◆ **TASK TO COMPLETE**
Search the entries for the word "network" and report each line that has it.

Collected data:
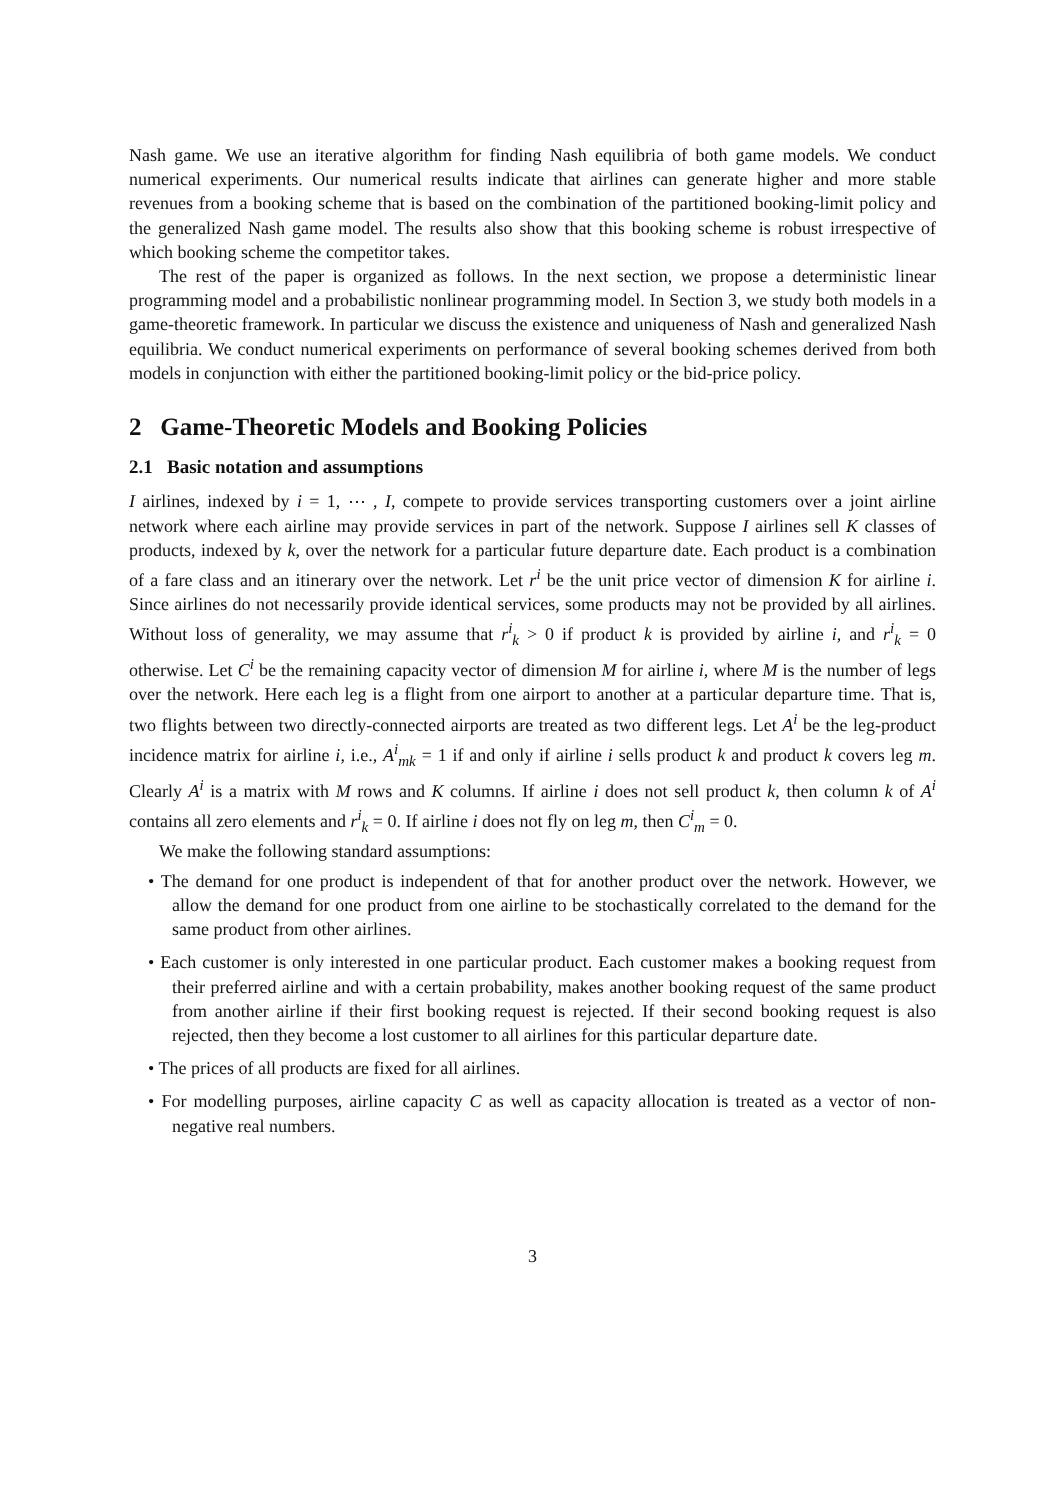Nash game. We use an iterative algorithm for finding Nash equilibria of both game models. We conduct numerical experiments. Our numerical results indicate that airlines can generate higher and more stable revenues from a booking scheme that is based on the combination of the partitioned booking-limit policy and the generalized Nash game model. The results also show that this booking scheme is robust irrespective of which booking scheme the competitor takes.
The rest of the paper is organized as follows. In the next section, we propose a deterministic linear programming model and a probabilistic nonlinear programming model. In Section 3, we study both models in a game-theoretic framework. In particular we discuss the existence and uniqueness of Nash and generalized Nash equilibria. We conduct numerical experiments on performance of several booking schemes derived from both models in conjunction with either the partitioned booking-limit policy or the bid-price policy.
2 Game-Theoretic Models and Booking Policies
2.1 Basic notation and assumptions
I airlines, indexed by i = 1, ⋯ , I, compete to provide services transporting customers over a joint airline network where each airline may provide services in part of the network. Suppose I airlines sell K classes of products, indexed by k, over the network for a particular future departure date. Each product is a combination of a fare class and an itinerary over the network. Let r<sup>i</sup> be the unit price vector of dimension K for airline i. Since airlines do not necessarily provide identical services, some products may not be provided by all airlines. Without loss of generality, we may assume that r<sup>i</sup><sub>k</sub> > 0 if product k is provided by airline i, and r<sup>i</sup><sub>k</sub> = 0 otherwise. Let C<sup>i</sup> be the remaining capacity vector of dimension M for airline i, where M is the number of legs over the network. Here each leg is a flight from one airport to another at a particular departure time. That is, two flights between two directly-connected airports are treated as two different legs. Let A<sup>i</sup> be the leg-product incidence matrix for airline i, i.e., A<sup>i</sup><sub>mk</sub> = 1 if and only if airline i sells product k and product k covers leg m. Clearly A<sup>i</sup> is a matrix with M rows and K columns. If airline i does not sell product k, then column k of A<sup>i</sup> contains all zero elements and r<sup>i</sup><sub>k</sub> = 0. If airline i does not fly on leg m, then C<sup>i</sup><sub>m</sub> = 0.
We make the following standard assumptions:
• The demand for one product is independent of that for another product over the network. However, we allow the demand for one product from one airline to be stochastically correlated to the demand for the same product from other airlines.
• Each customer is only interested in one particular product. Each customer makes a booking request from their preferred airline and with a certain probability, makes another booking request of the same product from another airline if their first booking request is rejected. If their second booking request is also rejected, then they become a lost customer to all airlines for this particular departure date.
• The prices of all products are fixed for all airlines.
• For modelling purposes, airline capacity C as well as capacity allocation is treated as a vector of non-negative real numbers.
3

◆ **PROBLEM SOLUTION**
I airlines, indexed by i = 1, ⋯ , I, compete to provide services transporting customers over a joint airline network where each airline may provide services in part of the network. Suppose I airlines sell K classes of products, indexed by k, over the network for a particular future departure date. Each product is a combination of a fare class and an itinerary over the network. Let r<sup>i</sup> be the unit price vector of dimension K for airline i. Since airlines do not necessarily provide identical services, some products may not be provided by all airlines. Without loss of generality, we may assume that r<sup>i</sup><sub>k</sub> > 0 if product k is provided by airline i, and r<sup>i</sup><sub>k</sub> = 0 otherwise. Let C<sup>i</sup> be the remaining capacity vector of dimension M for airline i, where M is the number of legs over the network. Here each leg is a flight from one airport to another at a particular departure time. That is, two flights between two directly-connected airports are treated as two different legs. Let A<sup>i</sup> be the leg-product incidence matrix for airline i, i.e., A<sup>i</sup><sub>mk</sub> = 1 if and only if airline i sells product k and product k covers leg m. Clearly A<sup>i</sup> is a matrix with M rows and K columns. If airline i does not sell product k, then column k of A<sup>i</sup> contains all zero elements and r<sup>i</sup><sub>k</sub> = 0. If airline i does not fly on leg m, then C<sup>i</sup><sub>m</sub> = 0.
• The demand for one product is independent of that for another product over the network. However, we allow the demand for one product from one airline to be stochastically correlated to the demand for the same product from other airlines.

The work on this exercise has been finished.